The original proposal was intended as a backstop in case the then-nascent cannabis business became too much to control in the city. Nash’s Ward 3 currently contains six cannabis establishments, but he says the impact on the overall community has been minimal since the initial craze when they first opened.

“It’s been remarkably good for us,” he said. “I consider it the same as law offices and dentists in terms of impact.”

In proposing the new ordinance, Maiore described the current makeup of cannabis businesses in the city as an “unhealthy market,” based on her discussions with current shop owners.

The proposed cap would not apply to applicants that the CCC qualifies as social equity candidates, such as business owners of color or people who formerly lived in areas disproportionately impacted by the war on drugs. The council voted to send the ordinance to the city’s Committee on Legislative Matters, which holds its next meeting on Monday.

Stanley Moulton, a member of the committee and the councilor for Ward 1, said one of the concerns likely to be discussed at Monday’s meeting is whether the exception for social equity candidates could create a loophole in which a qualified social equity candidate creates a new establishment only to flip it to an interested buyer afterward.
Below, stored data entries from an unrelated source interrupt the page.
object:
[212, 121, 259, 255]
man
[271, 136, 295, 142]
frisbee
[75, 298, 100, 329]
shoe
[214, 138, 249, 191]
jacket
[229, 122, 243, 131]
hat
“I have questions about the actual mechanisms that would be in place to ensure that a social equity applicant would not simply be working on behalf of a large out-of-town corporation,” Moulton said.
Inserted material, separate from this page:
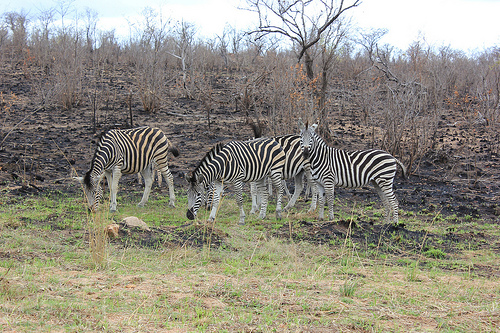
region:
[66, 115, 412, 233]
four zebras in a field eating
Mayor Sciarra voiced similar concerns in October in a press release explaining why she declined to sign a community host agreement for the Florence dispensary called Euphorium.
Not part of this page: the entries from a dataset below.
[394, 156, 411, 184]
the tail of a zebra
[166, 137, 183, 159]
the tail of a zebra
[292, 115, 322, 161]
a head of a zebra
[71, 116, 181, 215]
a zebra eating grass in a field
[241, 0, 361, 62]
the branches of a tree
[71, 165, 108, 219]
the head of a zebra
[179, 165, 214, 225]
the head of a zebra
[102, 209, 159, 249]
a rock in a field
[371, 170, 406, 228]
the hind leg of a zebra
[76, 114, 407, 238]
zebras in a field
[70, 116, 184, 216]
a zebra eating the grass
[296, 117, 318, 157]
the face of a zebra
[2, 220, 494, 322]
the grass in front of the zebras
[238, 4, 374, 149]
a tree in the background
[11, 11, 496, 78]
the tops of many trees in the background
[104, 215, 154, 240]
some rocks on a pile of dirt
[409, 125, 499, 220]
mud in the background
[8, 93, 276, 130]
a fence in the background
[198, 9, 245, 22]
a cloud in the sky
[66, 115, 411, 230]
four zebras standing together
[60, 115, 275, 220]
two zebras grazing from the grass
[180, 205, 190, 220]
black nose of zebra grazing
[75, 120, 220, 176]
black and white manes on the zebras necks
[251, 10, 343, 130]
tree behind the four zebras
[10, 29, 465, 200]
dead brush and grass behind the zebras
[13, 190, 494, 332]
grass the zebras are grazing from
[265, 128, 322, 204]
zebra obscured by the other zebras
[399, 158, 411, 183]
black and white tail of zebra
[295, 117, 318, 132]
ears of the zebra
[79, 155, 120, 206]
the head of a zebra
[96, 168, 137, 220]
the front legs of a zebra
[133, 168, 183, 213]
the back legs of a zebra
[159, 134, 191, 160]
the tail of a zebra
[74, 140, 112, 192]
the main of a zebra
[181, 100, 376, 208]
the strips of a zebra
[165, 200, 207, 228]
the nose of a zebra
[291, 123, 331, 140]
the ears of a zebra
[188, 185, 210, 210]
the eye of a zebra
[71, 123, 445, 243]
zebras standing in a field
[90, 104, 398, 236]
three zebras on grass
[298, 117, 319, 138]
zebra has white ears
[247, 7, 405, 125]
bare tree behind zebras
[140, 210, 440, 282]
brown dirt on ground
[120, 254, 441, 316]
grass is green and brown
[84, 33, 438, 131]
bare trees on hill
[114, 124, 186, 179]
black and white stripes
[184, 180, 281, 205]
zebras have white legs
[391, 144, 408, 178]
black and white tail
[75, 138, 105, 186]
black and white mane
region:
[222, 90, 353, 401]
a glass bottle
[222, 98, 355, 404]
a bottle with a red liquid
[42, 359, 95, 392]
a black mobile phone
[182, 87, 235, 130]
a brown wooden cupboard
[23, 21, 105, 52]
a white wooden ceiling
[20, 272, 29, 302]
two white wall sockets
She said that an “arbitrary ceiling could inflate a secondary market for licenses that helps large corporations box out smaller businesses, Social Equity Program participants, and Certified Economic Empowerment Priority entrepreneurs.”

The mayor said Northampton should continue to supportive a well-regulated and equitable cannabis industry that expands the city’s tax base.

“Artificially constraining the cannabis market is unnecessary at a time when neighboring states — Connecticut, New York, Rhode Island, and Vermont — are entering the retail cannabis market, and applications for new Northampton licenses have already waned in the past two years.”

Should the committee decide to make a recommendation on the proposed ordinance, it would be sent back to the council to be voted on at its Jan. 19 meeting.